**What you will do**
A verbatim copy of all entries is the expected output.

#### Input data ####

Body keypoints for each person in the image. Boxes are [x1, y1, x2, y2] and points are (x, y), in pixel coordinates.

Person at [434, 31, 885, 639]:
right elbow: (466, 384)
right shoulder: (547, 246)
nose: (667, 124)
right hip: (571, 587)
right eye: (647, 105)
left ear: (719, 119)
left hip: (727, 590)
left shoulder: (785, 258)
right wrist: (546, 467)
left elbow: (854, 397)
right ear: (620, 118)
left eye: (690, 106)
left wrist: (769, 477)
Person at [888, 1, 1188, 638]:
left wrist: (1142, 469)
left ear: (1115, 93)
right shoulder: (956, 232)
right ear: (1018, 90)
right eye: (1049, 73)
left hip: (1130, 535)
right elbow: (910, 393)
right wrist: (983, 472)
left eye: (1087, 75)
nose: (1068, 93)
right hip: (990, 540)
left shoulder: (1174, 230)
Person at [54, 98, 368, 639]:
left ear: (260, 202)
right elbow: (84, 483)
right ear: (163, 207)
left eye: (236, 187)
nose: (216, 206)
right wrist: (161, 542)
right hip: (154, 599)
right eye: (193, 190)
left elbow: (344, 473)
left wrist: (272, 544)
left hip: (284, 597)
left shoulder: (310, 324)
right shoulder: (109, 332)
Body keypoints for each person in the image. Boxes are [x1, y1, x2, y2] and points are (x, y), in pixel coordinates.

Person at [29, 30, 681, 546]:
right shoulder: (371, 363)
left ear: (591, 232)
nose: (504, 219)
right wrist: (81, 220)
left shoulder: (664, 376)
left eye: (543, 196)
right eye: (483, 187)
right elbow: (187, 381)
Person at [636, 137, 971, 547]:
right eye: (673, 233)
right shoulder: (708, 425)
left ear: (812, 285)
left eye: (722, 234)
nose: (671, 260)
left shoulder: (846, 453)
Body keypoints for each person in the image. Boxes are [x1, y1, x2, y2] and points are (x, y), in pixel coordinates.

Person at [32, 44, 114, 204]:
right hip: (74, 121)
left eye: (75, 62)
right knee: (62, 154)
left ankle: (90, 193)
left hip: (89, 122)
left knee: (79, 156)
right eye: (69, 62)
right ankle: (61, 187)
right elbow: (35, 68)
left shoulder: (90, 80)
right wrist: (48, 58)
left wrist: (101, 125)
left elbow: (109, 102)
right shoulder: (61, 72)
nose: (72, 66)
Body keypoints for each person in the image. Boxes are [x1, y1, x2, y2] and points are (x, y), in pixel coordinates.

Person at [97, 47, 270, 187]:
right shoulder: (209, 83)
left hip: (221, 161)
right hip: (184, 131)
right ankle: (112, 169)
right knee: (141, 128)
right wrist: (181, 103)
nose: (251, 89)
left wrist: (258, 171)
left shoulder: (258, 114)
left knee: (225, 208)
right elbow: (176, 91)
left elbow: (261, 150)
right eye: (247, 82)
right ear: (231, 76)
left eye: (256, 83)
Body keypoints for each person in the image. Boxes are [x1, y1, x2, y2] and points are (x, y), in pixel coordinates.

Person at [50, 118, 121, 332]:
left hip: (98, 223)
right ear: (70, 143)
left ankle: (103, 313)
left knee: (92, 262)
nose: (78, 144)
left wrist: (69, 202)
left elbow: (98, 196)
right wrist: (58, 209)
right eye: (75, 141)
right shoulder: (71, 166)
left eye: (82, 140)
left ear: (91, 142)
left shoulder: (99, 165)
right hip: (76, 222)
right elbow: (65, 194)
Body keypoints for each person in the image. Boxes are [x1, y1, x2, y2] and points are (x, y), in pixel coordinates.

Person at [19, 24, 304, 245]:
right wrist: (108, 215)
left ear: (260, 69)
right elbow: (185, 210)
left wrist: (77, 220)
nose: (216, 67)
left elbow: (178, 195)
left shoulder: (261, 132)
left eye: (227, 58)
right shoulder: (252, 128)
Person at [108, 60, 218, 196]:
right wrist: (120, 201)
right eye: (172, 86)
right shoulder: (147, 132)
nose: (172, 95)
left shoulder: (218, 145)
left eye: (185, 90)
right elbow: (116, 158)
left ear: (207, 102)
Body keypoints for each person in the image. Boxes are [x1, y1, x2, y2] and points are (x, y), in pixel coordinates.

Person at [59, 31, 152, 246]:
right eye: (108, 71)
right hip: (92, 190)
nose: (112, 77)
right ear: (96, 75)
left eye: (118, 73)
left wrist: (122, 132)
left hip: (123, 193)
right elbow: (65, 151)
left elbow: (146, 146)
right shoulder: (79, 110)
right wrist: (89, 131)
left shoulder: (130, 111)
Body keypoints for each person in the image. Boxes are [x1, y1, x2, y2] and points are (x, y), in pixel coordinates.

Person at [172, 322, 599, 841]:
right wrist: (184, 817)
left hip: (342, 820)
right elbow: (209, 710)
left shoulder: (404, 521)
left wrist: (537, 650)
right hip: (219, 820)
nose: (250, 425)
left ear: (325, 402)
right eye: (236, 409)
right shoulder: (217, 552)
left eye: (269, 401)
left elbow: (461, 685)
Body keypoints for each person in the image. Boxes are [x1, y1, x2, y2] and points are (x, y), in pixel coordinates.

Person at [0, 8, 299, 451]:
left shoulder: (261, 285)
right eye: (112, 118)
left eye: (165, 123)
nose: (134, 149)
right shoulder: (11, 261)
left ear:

####

**Response**
Body keypoints for each person in the image. Boxes are [x1, y1, x2, y2] and points are (x, y), in pixel coordinates.

Person at [434, 31, 885, 639]:
right elbow: (466, 384)
right shoulder: (547, 246)
nose: (667, 124)
right hip: (571, 587)
right eye: (647, 105)
left ear: (719, 119)
left hip: (727, 590)
left shoulder: (785, 258)
right wrist: (546, 467)
left elbow: (854, 397)
right ear: (620, 118)
left eye: (690, 106)
left wrist: (769, 477)
Person at [888, 1, 1188, 638]:
left wrist: (1142, 469)
left ear: (1115, 93)
right shoulder: (956, 232)
right ear: (1018, 90)
right eye: (1049, 73)
left hip: (1130, 535)
right elbow: (910, 393)
right wrist: (983, 472)
left eye: (1087, 75)
nose: (1068, 93)
right hip: (990, 540)
left shoulder: (1174, 230)
Person at [54, 98, 368, 639]:
left ear: (260, 202)
right elbow: (84, 483)
right ear: (163, 207)
left eye: (236, 187)
nose: (216, 206)
right wrist: (161, 542)
right hip: (154, 599)
right eye: (193, 190)
left elbow: (344, 473)
left wrist: (272, 544)
left hip: (284, 597)
left shoulder: (310, 324)
right shoulder: (109, 332)
Body keypoints for each person in the image. Boxes are [x1, y1, x2, y2] and points are (x, y), in pixel coordinates.

Person at [29, 30, 681, 546]:
right shoulder: (371, 363)
left ear: (591, 232)
nose: (504, 219)
right wrist: (81, 220)
left shoulder: (664, 376)
left eye: (543, 196)
right eye: (483, 187)
right elbow: (187, 381)
Person at [636, 137, 971, 547]:
right eye: (673, 233)
right shoulder: (708, 425)
left ear: (812, 285)
left eye: (722, 234)
nose: (671, 260)
left shoulder: (846, 453)
Body keypoints for each person in the image. Boxes are [x1, y1, x2, y2] and points are (x, y), in pixel coordinates.

Person at [32, 44, 114, 204]:
right hip: (74, 121)
left eye: (75, 62)
right knee: (62, 154)
left ankle: (90, 193)
left hip: (89, 122)
left knee: (79, 156)
right eye: (69, 62)
right ankle: (61, 187)
right elbow: (35, 68)
left shoulder: (90, 80)
right wrist: (48, 58)
left wrist: (101, 125)
left elbow: (109, 102)
right shoulder: (61, 72)
nose: (72, 66)
Body keypoints for each person in the image. Boxes are [x1, y1, x2, y2] and points are (x, y), in pixel coordinates.

Person at [97, 47, 270, 187]:
right shoulder: (209, 83)
left hip: (221, 161)
right hip: (184, 131)
right ankle: (112, 169)
right knee: (141, 128)
right wrist: (181, 103)
nose: (251, 89)
left wrist: (258, 171)
left shoulder: (258, 114)
left knee: (225, 208)
right elbow: (176, 91)
left elbow: (261, 150)
right eye: (247, 82)
right ear: (231, 76)
left eye: (256, 83)
Body keypoints for each person in the image. Boxes are [x1, y1, x2, y2] and points are (x, y), in pixel coordinates.

Person at [50, 118, 121, 332]:
left hip: (98, 223)
right ear: (70, 143)
left ankle: (103, 313)
left knee: (92, 262)
nose: (78, 144)
left wrist: (69, 202)
left elbow: (98, 196)
right wrist: (58, 209)
right eye: (75, 141)
right shoulder: (71, 166)
left eye: (82, 140)
left ear: (91, 142)
left shoulder: (99, 165)
right hip: (76, 222)
right elbow: (65, 194)
Body keypoints for each person in the image. Boxes are [x1, y1, x2, y2] and points are (x, y), in pixel coordinates.

Person at [19, 24, 304, 245]:
right wrist: (108, 215)
left ear: (260, 69)
right elbow: (185, 210)
left wrist: (77, 220)
nose: (216, 67)
left elbow: (178, 195)
left shoulder: (261, 132)
left eye: (227, 58)
right shoulder: (252, 128)
Person at [108, 60, 218, 196]:
right wrist: (120, 201)
right eye: (172, 86)
right shoulder: (147, 132)
nose: (172, 95)
left shoulder: (218, 145)
left eye: (185, 90)
right elbow: (116, 158)
left ear: (207, 102)
Body keypoints for each person in the image. Boxes are [x1, y1, x2, y2] and points are (x, y), in pixel coordinates.

Person at [59, 31, 152, 246]:
right eye: (108, 71)
right hip: (92, 190)
nose: (112, 77)
right ear: (96, 75)
left eye: (118, 73)
left wrist: (122, 132)
left hip: (123, 193)
right elbow: (65, 151)
left elbow: (146, 146)
right shoulder: (79, 110)
right wrist: (89, 131)
left shoulder: (130, 111)
Body keypoints for each person in the image. Boxes are [x1, y1, x2, y2] and points are (x, y), in pixel coordinates.

Person at [172, 322, 599, 841]:
right wrist: (184, 817)
left hip: (342, 820)
right elbow: (209, 710)
left shoulder: (404, 521)
left wrist: (537, 650)
right hip: (219, 820)
nose: (250, 425)
left ear: (325, 402)
right eye: (236, 409)
right shoulder: (217, 552)
left eye: (269, 401)
left elbow: (461, 685)
Body keypoints for each person in the image. Boxes are [x1, y1, x2, y2] and points are (x, y), in pixel coordinates.

Person at [0, 8, 299, 451]:
left shoulder: (261, 285)
right eye: (112, 118)
left eye: (165, 123)
nose: (134, 149)
right shoulder: (11, 261)
left ear:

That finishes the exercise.